Secondly, land is no longer the source of power that it was when M N Srinivas, A M Shah and others undertook their pioneering village studies. The so-called kulak or landlord aren’t all that important in today’s India — where access to knowledge, entrepreneurial skills and acquaintance with the values and mores of those residing in big cities/towns count more than being mere rural local bosses.

That links up with the third point. The Jats, unlike many agrarian castes of the South or West, haven’t really made the transition from being a predominantly rural-based community tethered to the village or the local khap. And here, it is modern education that has been the main factor. The Kammas and Patidars took to it pretty early, enabling them to broaden their circle of acquaintances beyond the village community. It also bred a certain level of cosmopolitanism and adaptability that helped in exploiting the opportunities thrown up by globalisation and urbanisation.

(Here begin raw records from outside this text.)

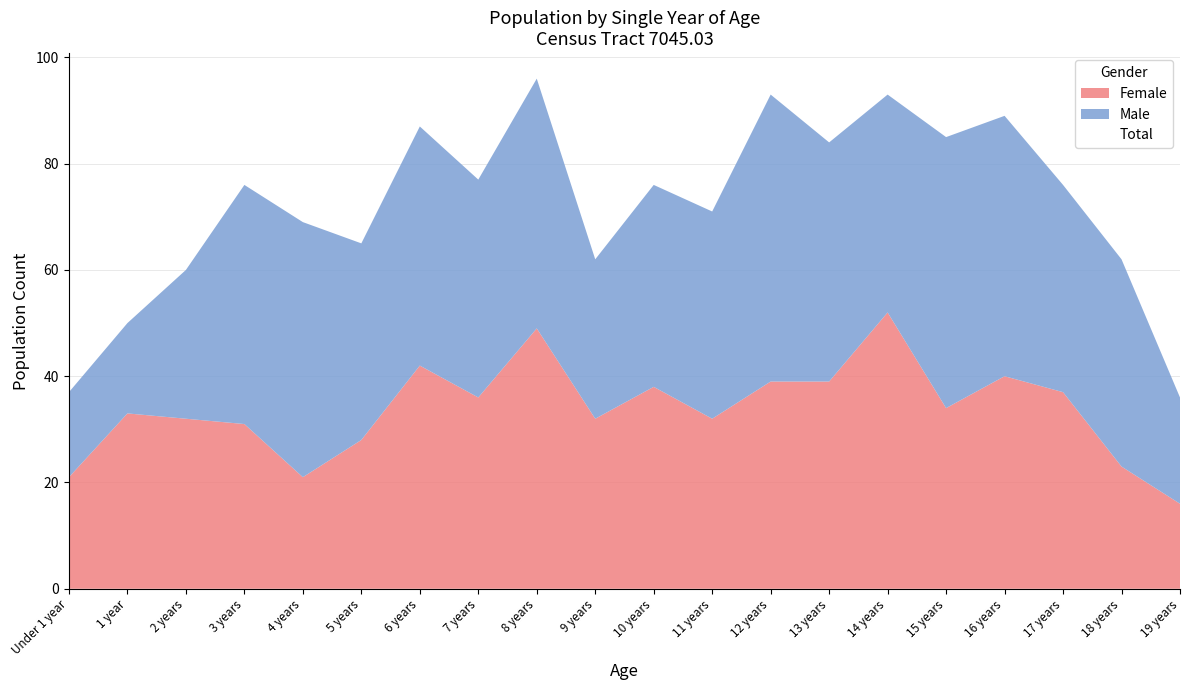

Is it true that Female equals 16 at 19 years?

True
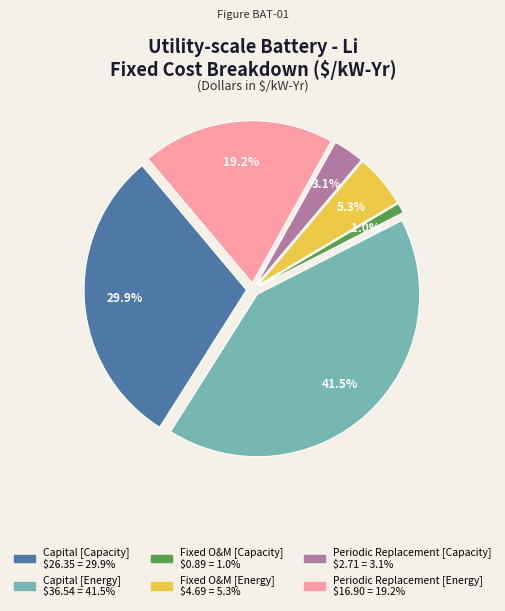

Does Fixed O&M [Capacity] account for over 50% of the chart?

No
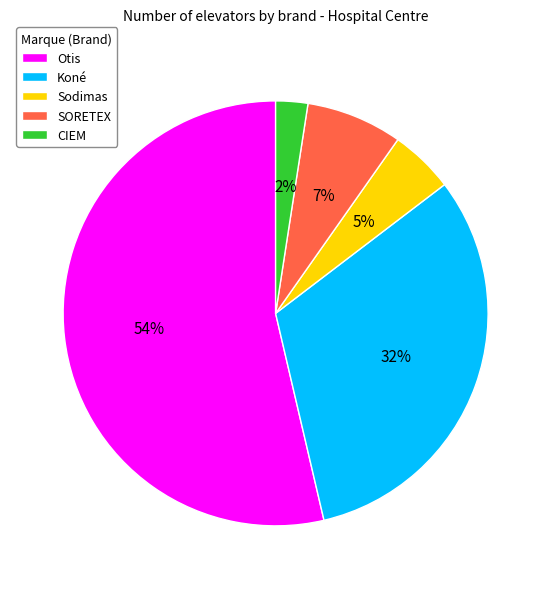

Does any single category account for the majority?

Yes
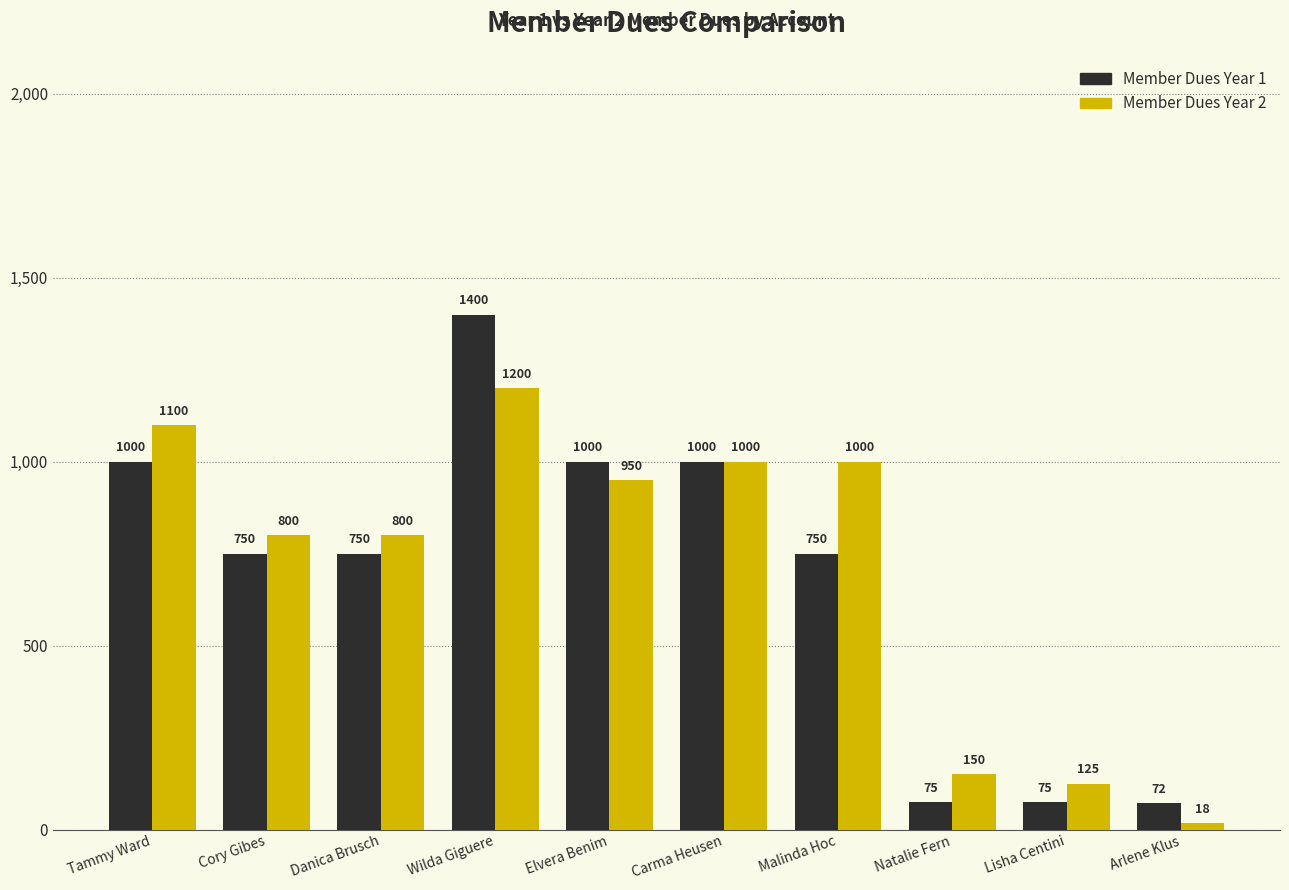

Where does the Member Dues Year 2 series first go above 950?

Tammy Ward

The Haryanvi Jats, by contrast, have remained inward-looking, while not progressing much beyond peasant-sepoy, constable, small-town lawyer, school-teacher, property dealer, or sportsperson. There aren’t too many software professionals, management executives, doctors or engineers, leave alone start-up entrepreneurs from their ranks. For an agricultural community, their negligible presence even in trading or processing of farm produce is no less remarkable. The bulk of grain traders, commission agents, rice millers and dairy owners in Haryana are Banias, Khatris or Aroras. True, the community may have produced the odd police commissioner (Satyapal Singh), Army Chief (Gen Dalbir Singh), fashion designer (Rina Dhaka) or industrialist (Kushal Pal Singh of DLF, Sameer Gehlaut of Indiabulls and Rita Singh of Mesco Group). But these are clearly exceptions.

Quite a bit of the blame lies with the Jats, who, until recently, were by and large content to hold their connection with land above everything else and being bosses in their own backyard. It is only when the progress made by other communities, including Dalits, became evident that they suddenly woke up to the need to seek Other Backward Class (OBC) status.

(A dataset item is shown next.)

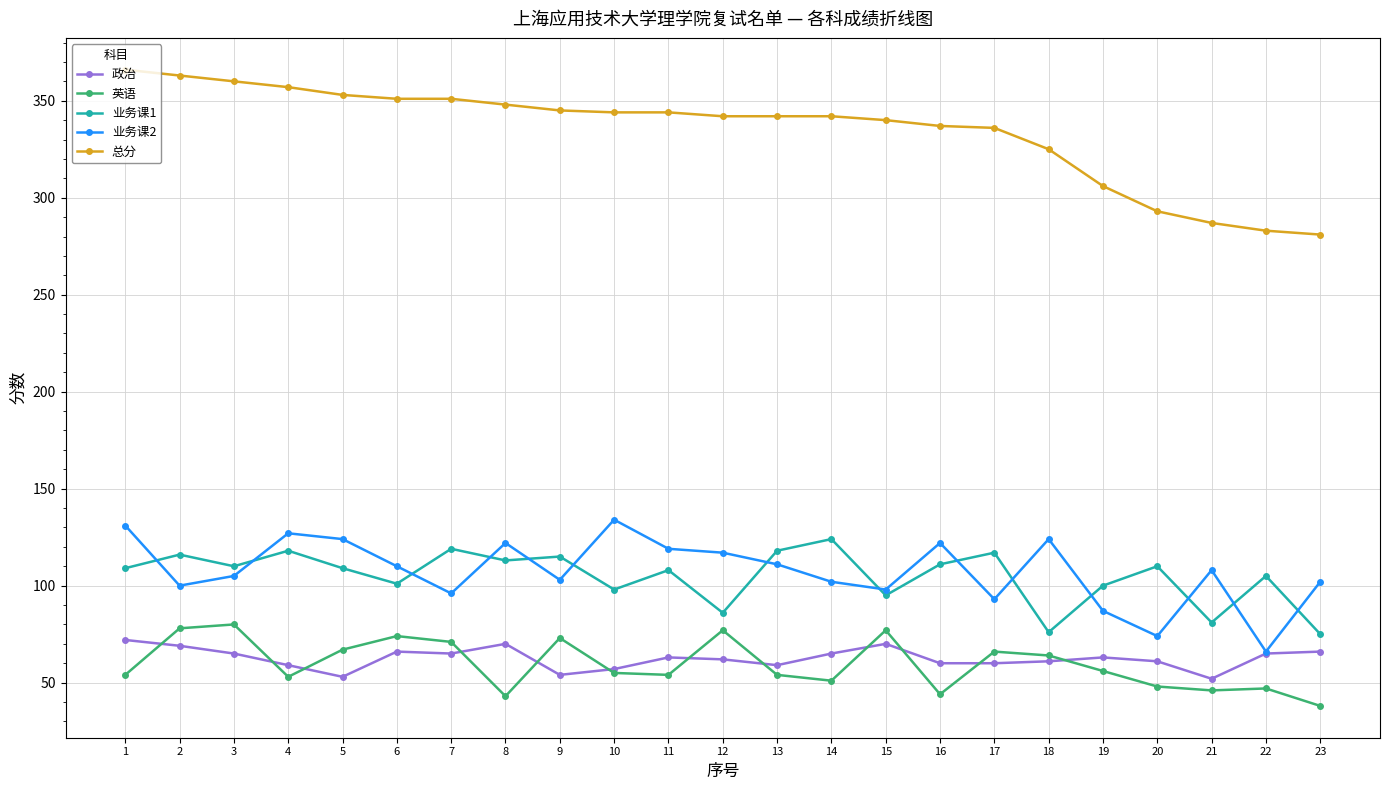

True or false: 业务课2 and 英语 intersect in this chart.

False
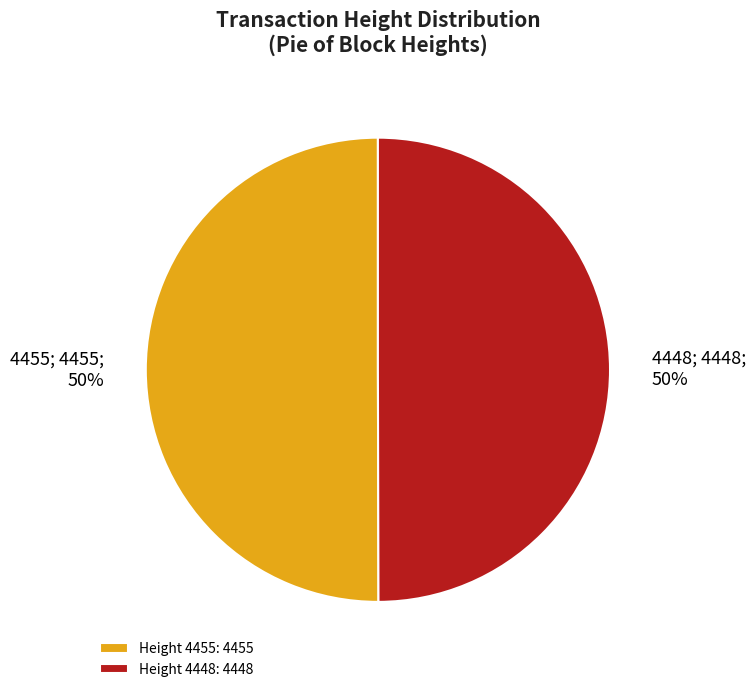

What is the ratio of the value at Height 4448: 4448 to the value at Height 4455: 4455?

1.0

There is some basis, perhaps, for this demand. The Jats may not have suffered historical discrimination or exploitation, but they are by no means educationally advanced either. Besides, being a largely rural community puts them at a disadvantage in an economy where there’s a large premium attached to the knowledge of English and technical education. This handicap is even more pronounced today, with five-acre or smaller holdings reducing farmers in general to the status of ‘bechara zamindar’ (poor landlord), the title of a series of articles that Chhotu Ram penned in his Jat Gazette during 1935-36. How many farmers with a monthly income of Rs 20,000 or less can send their children to study in private engineering or medical colleges?

The violence by a section of Jat protesters demanding OBC reservation is, no doubt, condemnable. But it does not take away the merit of their case. If the Jats in Uttar Pradesh, Rajasthan, Madhya Pradesh and Delhi can avail of OBC quotas, why should their Haryanvi brethren be denied the same benefits? The ‘dominant caste’ theories may hold only limited relevance in a context where the centre of power has shifted inexorably from Bharat to India.